I never understood all the gnome hate. I just think there was a laxity on WotC/TSR's part throughout their entire product line.

Any race can be comic relief, though gnomes (worshipers of a god who espouses humor and using pranks as a weapon and a cathartic), halflings (thieves and kender), and dwarves (swaggering greedy drunk warriors) have a predisposition for it.


Further off topic, in the same world, I allowed tieflings (descendants from my world's equivalent of Hextor and devils) as a PC core race. Much like gnomes, tieflings less good and more lawful. It was the tieflings that came into the world as part of the gods' last ditch attempt to counter the forces of Tharizdun (who all the gods feared). The tiefling remnant operated much like I see the 4e tiefling -- rare, urbane, and sometimes reviled.

I even saw a tiefling diviner PC become the party's main source of (sinister) comic relief. Picture a young, tiefling version of the Simpsons' Mr. Burns (Lawful Neutral). The PC was sort of like a cooly rational and calculating opposite to sepulchrave II's Mostin the Metagnostic.

I think the new races are fine -- especially because the dragonborn are a race that breeds true.

Personally however, I wish CHANGELINGS (from Eberron) were the core race instead of dragonborn.

Digression ends,
C.I.D.
 


pawsplay said:
Is The Hobbit not swords-and-sorcery?
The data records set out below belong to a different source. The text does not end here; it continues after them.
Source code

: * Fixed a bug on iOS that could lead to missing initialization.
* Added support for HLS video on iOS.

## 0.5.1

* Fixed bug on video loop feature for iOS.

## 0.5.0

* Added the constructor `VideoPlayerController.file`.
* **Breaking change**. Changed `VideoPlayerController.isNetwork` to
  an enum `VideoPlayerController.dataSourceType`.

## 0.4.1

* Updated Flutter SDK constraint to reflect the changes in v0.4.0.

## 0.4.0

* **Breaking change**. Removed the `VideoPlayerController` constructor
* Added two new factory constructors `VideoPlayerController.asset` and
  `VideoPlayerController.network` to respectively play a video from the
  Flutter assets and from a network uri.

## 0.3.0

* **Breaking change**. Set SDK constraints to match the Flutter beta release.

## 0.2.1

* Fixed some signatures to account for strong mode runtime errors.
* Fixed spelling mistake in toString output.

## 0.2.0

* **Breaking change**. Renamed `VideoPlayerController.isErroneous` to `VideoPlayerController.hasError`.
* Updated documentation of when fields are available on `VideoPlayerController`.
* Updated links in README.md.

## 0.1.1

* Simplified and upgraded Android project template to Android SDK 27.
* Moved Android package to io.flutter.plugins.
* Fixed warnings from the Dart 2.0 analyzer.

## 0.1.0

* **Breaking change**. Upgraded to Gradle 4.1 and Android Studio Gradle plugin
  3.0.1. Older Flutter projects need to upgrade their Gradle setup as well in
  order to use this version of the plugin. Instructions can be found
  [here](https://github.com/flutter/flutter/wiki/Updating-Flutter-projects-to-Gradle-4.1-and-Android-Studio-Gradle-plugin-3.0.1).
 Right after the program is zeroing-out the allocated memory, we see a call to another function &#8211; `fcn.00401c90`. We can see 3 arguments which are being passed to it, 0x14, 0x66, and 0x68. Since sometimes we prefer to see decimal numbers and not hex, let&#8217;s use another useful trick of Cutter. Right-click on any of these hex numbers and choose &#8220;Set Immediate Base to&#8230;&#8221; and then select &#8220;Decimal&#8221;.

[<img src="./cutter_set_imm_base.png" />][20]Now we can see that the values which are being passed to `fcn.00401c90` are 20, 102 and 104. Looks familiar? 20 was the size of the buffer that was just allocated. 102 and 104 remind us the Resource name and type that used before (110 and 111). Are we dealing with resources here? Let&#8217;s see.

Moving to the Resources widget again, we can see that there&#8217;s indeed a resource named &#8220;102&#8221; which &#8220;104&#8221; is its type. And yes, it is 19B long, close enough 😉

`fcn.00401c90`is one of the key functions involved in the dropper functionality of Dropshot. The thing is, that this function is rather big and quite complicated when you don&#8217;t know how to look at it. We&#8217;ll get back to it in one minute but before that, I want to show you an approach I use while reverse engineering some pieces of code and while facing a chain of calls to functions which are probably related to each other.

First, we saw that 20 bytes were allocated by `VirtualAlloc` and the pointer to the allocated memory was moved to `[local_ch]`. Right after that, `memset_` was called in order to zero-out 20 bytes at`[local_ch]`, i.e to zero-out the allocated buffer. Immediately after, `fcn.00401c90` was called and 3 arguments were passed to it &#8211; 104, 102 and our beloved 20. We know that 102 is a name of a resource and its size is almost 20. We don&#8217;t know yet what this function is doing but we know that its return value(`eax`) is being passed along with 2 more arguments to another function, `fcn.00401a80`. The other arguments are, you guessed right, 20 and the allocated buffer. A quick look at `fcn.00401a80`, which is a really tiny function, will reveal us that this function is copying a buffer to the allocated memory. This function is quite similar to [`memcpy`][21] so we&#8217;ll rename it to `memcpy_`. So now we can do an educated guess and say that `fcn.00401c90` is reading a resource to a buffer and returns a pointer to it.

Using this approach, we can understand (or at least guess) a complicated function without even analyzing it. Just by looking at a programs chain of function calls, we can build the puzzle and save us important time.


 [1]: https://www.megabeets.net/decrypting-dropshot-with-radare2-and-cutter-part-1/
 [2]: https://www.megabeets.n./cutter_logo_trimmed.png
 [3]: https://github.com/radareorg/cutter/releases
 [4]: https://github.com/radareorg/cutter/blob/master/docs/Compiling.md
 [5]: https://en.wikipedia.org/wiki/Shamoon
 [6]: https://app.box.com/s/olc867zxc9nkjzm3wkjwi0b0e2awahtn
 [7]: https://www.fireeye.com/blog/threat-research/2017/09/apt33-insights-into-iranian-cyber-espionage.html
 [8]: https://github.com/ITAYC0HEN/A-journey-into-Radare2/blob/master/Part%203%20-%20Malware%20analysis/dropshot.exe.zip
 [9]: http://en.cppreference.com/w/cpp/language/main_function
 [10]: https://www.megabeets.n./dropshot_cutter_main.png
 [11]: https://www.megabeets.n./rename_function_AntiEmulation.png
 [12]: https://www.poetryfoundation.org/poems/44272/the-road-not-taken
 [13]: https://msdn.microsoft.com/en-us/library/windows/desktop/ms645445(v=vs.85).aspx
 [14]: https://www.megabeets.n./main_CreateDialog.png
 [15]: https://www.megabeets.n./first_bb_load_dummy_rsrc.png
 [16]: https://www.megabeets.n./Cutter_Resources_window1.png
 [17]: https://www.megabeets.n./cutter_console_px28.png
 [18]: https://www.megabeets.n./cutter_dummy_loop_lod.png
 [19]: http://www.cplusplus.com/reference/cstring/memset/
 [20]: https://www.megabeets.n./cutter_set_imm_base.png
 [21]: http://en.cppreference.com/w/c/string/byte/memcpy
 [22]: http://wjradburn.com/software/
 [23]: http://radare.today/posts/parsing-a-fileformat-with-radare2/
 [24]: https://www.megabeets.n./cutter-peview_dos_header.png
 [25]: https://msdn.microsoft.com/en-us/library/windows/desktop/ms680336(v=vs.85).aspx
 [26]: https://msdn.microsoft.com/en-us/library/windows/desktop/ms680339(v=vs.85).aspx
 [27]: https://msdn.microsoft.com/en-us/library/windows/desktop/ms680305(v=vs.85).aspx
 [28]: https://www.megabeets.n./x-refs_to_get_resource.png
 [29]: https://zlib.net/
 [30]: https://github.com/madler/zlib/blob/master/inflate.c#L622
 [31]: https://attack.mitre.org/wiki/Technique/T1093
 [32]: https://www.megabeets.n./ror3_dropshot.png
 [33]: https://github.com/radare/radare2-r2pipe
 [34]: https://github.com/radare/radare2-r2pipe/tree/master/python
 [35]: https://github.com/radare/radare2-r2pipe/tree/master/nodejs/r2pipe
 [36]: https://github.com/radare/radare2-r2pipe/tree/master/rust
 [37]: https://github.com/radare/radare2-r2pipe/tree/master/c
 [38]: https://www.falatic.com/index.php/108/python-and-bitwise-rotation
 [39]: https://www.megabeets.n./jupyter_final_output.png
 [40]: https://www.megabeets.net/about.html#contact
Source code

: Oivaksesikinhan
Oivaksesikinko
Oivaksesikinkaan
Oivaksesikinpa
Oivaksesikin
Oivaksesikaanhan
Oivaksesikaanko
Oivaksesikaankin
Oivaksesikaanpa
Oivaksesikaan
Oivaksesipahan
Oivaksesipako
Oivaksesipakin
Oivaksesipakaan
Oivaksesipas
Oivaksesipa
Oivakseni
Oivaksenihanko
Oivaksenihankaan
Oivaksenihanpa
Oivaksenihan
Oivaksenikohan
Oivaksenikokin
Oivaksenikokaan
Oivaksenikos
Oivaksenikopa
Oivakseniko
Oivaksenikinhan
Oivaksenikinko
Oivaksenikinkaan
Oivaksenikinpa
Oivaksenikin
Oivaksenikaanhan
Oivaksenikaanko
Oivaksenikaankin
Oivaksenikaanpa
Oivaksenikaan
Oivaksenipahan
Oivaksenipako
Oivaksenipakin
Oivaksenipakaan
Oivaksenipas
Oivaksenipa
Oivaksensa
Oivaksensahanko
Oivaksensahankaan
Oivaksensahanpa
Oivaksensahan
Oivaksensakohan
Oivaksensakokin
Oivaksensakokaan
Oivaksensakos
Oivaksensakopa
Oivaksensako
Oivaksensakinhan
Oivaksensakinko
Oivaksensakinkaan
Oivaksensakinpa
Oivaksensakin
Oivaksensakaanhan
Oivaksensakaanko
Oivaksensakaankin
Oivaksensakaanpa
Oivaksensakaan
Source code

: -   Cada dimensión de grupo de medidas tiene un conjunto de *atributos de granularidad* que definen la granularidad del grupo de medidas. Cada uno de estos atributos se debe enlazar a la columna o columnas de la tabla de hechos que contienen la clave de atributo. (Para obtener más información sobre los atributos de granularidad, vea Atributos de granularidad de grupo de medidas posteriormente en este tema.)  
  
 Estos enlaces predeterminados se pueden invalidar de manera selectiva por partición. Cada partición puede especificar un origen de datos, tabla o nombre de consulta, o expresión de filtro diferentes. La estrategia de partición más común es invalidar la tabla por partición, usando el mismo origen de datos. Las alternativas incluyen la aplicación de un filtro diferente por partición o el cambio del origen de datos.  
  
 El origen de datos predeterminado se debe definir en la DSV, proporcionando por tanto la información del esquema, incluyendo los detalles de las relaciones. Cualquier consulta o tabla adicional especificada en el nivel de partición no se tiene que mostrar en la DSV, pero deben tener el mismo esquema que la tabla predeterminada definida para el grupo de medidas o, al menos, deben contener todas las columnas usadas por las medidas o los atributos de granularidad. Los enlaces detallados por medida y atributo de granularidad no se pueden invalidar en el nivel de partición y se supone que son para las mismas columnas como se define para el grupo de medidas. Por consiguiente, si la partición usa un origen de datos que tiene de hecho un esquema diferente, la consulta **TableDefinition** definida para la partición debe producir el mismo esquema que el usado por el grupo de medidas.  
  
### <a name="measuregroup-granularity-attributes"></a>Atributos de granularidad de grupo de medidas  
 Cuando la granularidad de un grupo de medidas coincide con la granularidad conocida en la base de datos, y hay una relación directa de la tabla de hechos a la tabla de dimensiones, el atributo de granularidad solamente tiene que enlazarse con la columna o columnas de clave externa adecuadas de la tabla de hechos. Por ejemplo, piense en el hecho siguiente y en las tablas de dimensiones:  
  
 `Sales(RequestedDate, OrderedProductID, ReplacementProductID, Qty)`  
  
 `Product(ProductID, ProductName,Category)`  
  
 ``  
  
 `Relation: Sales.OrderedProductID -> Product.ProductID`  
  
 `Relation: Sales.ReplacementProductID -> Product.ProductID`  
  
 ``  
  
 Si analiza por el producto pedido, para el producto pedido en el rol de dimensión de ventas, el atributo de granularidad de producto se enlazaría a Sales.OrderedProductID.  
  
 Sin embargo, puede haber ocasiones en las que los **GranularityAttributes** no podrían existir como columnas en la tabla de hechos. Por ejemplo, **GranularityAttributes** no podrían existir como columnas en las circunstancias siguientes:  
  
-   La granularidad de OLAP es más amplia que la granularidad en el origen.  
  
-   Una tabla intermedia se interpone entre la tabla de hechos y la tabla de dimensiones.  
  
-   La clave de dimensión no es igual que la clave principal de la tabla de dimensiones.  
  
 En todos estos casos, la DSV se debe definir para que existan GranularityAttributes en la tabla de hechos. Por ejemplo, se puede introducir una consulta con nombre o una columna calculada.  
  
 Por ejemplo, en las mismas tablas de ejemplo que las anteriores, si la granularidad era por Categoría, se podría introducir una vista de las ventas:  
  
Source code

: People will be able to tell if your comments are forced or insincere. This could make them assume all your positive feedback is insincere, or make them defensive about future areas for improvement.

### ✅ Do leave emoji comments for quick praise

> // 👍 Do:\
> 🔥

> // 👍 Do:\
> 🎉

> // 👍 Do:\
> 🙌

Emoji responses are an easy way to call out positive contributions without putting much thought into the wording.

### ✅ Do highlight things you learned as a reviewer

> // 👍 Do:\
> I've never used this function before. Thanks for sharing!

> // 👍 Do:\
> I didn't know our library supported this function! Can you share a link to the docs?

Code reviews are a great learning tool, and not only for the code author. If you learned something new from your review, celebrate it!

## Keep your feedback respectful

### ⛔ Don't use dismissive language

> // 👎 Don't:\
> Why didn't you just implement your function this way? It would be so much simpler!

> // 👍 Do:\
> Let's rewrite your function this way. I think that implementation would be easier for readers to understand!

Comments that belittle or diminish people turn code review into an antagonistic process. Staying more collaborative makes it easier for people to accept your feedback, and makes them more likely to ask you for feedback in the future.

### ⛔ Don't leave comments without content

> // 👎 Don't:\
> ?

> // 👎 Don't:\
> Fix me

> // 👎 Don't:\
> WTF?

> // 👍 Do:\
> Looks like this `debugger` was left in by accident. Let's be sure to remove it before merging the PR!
When I wrote my articles for RPG.net a million years ago, I went ahead and divided my essays into Epic High Fantasy versus Swords and Sorcery, just to be clear where I was drawing the line, but even so, a lot of works exist happily in either genre. Including, in my mind, LOTR. It is mainly LOTR imitators that drifted from what you would call swords-and-sorcery.

Very much not sword and sorcery. There are very few swords, precious little sorcery and the main characters almost never use either. Swords and Sorcery, as a sub-genre, has violence and sex oozing out the sides. Tolkien's work, and particularly the Hobbit, has very little in common with the major themes that characterize sword and sorcery stories.

As a general rule, if the main characters set out on an adventure without a single weapon beyond a knife for food and/or woodcarving (and they weren't in prison) and there isn't a single woman in the book, it isn't sword and sorcery.